---------- INPUT FOR THIS TASK

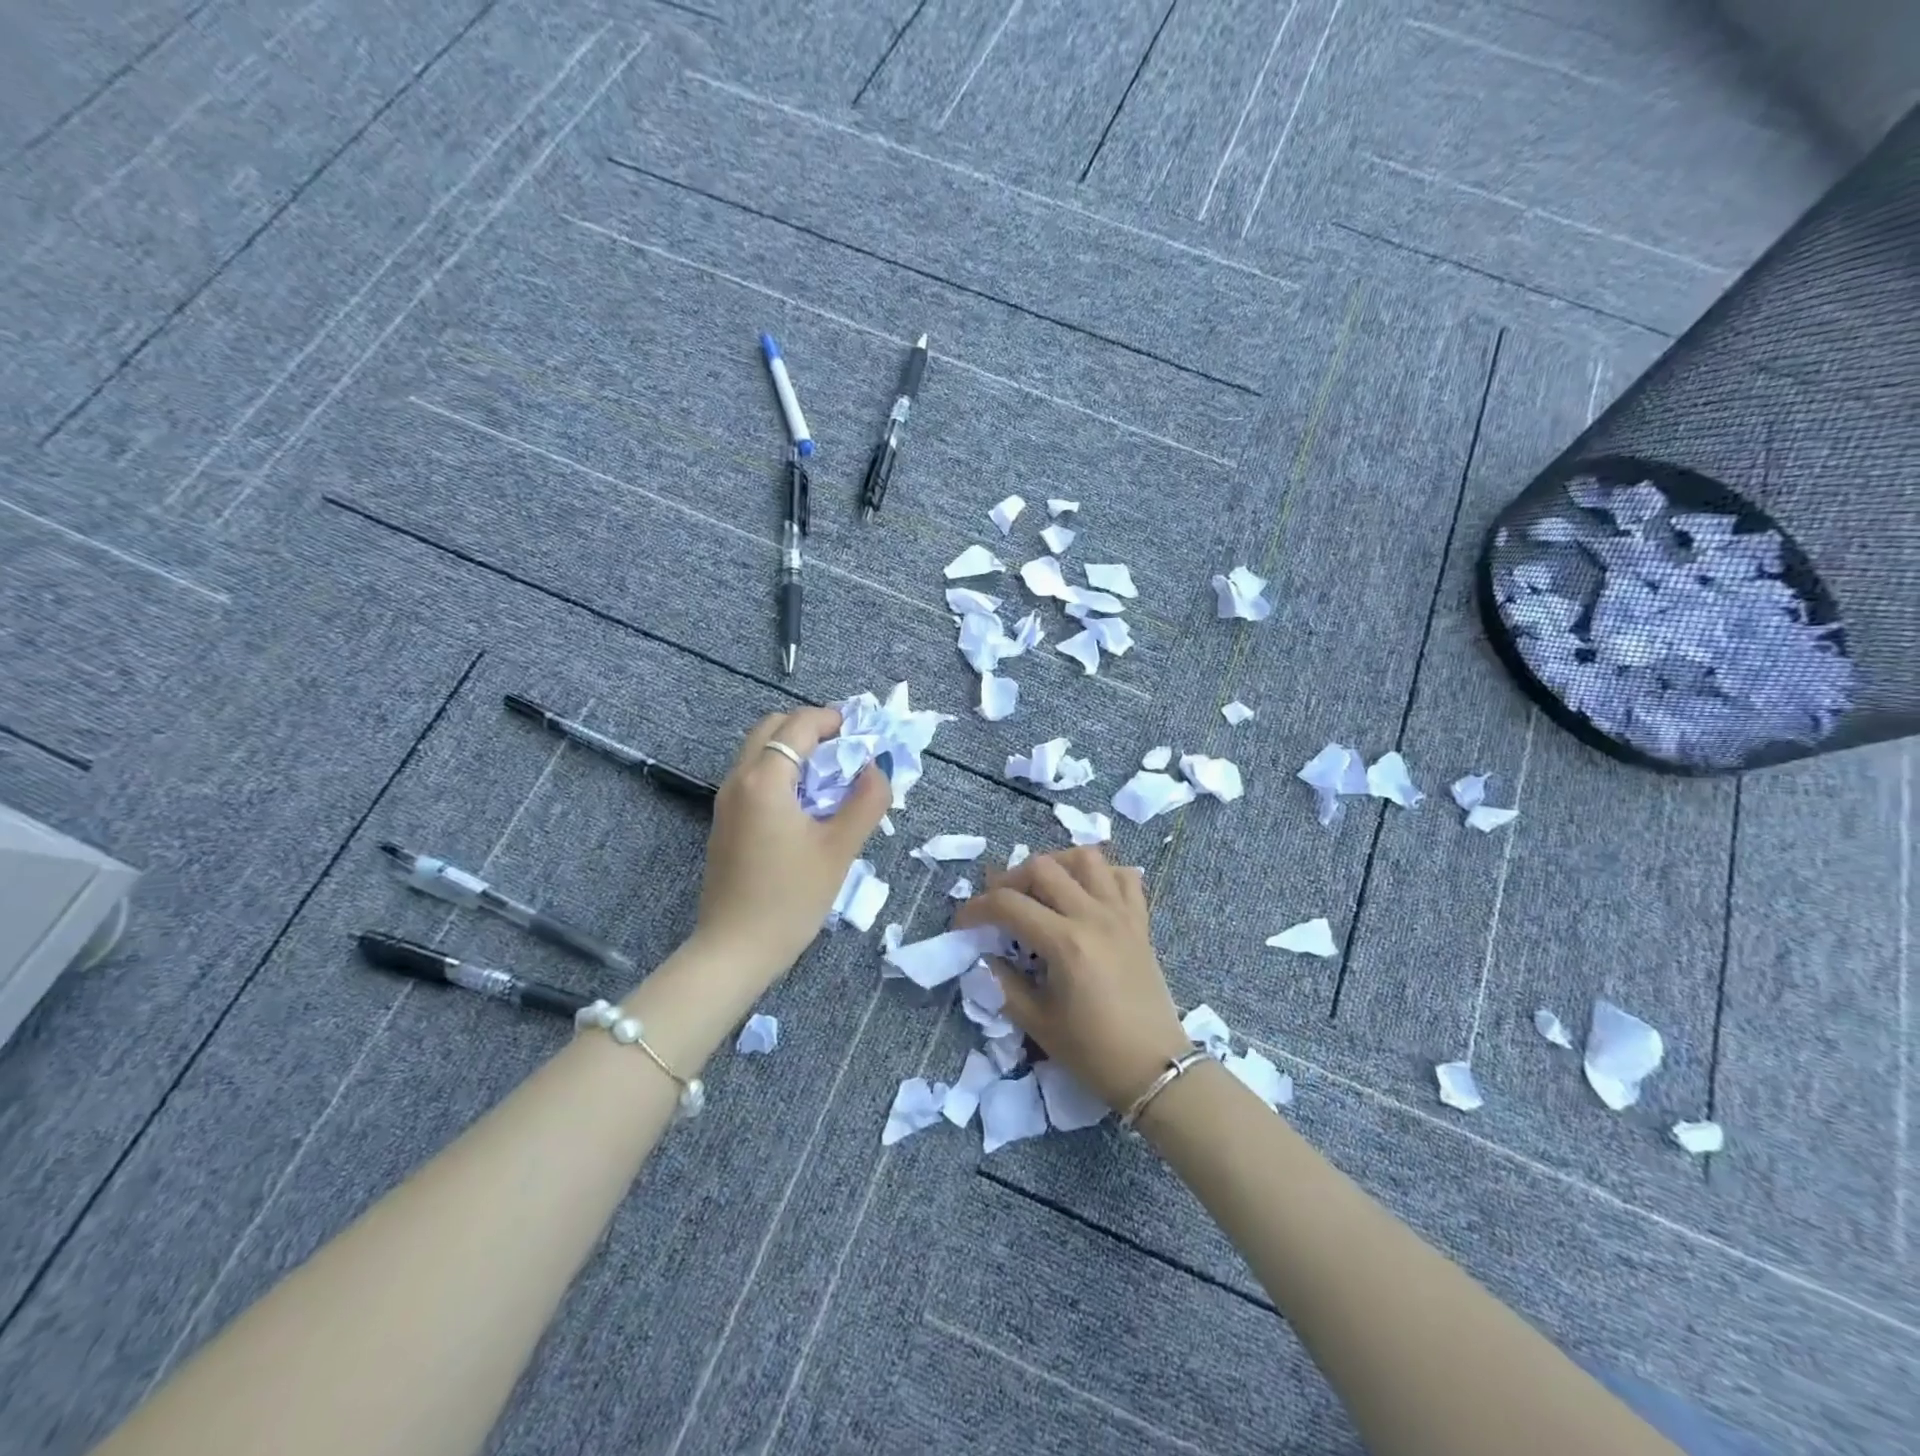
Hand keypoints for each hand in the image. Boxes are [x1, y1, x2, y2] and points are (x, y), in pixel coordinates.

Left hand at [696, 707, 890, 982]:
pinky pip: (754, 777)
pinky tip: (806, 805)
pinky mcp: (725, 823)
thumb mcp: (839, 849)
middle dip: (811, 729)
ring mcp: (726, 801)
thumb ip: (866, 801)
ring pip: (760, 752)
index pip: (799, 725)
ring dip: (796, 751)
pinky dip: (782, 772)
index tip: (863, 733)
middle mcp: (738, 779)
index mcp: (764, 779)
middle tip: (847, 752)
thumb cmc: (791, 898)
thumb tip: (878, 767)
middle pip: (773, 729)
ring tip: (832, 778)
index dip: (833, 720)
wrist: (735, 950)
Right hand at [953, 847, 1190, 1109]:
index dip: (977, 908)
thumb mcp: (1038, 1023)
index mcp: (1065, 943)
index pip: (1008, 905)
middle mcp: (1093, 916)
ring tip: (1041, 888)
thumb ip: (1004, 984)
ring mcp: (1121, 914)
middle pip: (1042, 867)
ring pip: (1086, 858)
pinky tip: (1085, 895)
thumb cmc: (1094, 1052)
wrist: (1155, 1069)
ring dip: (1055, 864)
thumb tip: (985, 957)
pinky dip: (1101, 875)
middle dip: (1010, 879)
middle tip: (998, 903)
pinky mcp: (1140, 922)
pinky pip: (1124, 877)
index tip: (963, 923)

--------------------
---------- INPUT FOR THIS TASK

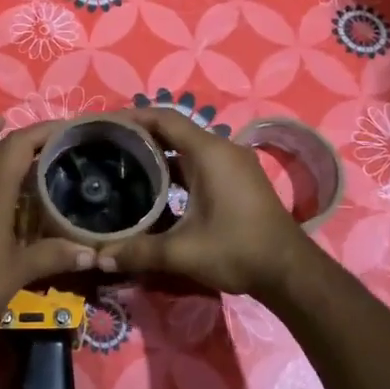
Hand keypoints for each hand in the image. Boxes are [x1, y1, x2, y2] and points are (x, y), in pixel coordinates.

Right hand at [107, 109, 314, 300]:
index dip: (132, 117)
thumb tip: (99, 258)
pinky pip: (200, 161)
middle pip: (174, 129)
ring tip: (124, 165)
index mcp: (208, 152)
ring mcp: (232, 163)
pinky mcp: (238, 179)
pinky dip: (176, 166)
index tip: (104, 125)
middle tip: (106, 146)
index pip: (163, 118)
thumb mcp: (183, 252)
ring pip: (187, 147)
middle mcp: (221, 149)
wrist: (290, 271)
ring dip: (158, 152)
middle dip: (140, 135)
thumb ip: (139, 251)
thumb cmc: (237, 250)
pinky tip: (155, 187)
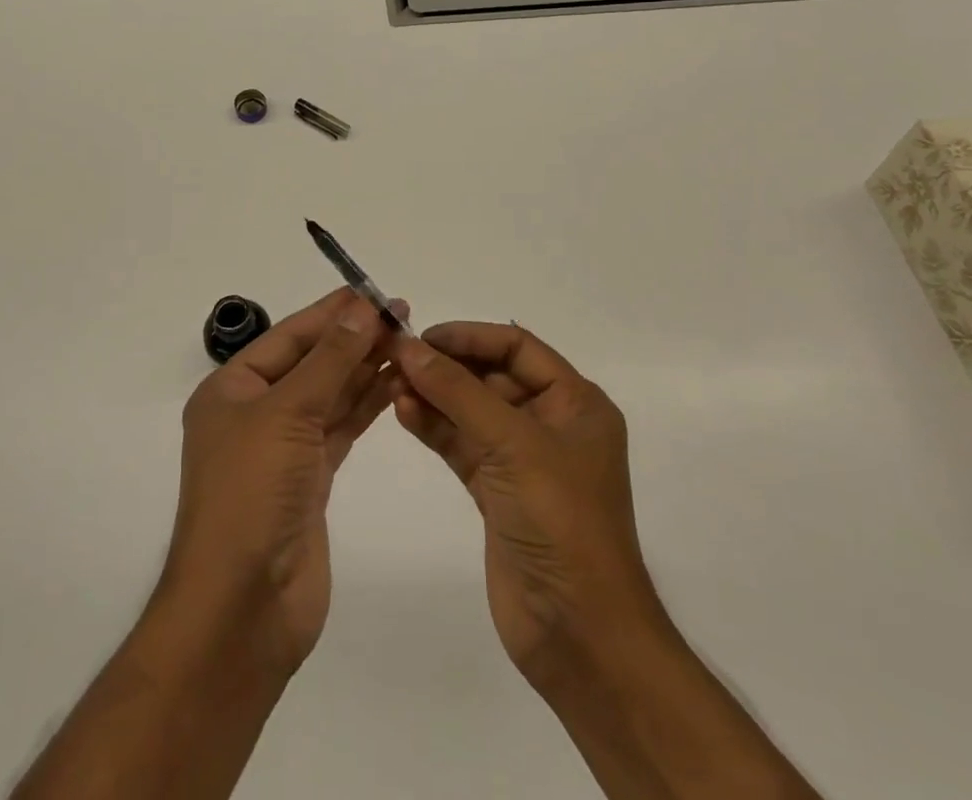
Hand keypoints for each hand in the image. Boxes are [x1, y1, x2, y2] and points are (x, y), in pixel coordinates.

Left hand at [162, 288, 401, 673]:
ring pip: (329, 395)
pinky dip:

--------------------

» TASK TO CARRY OUT:
In the entries above, find the line with "middle mcp: (1093, 916)" and the line with "index tip: (963, 923)", then set down exactly those two and every line between them, nothing else.

» REPLY TO THE TASK:
middle mcp: (1093, 916)
ring tip: (1041, 888)
thumb ip: (1004, 984)
ring mcp: (1121, 914)
middle pip: (1042, 867)
ring pip: (1086, 858)
pinky tip: (1085, 895)
thumb cmc: (1094, 1052)
wrist: (1155, 1069)
ring dip: (1055, 864)
thumb tip: (985, 957)
pinky dip: (1101, 875)
middle dip: (1010, 879)
middle tip: (998, 903)
pinky mcp: (1140, 922)
pinky pip: (1124, 877)
index tip: (963, 923)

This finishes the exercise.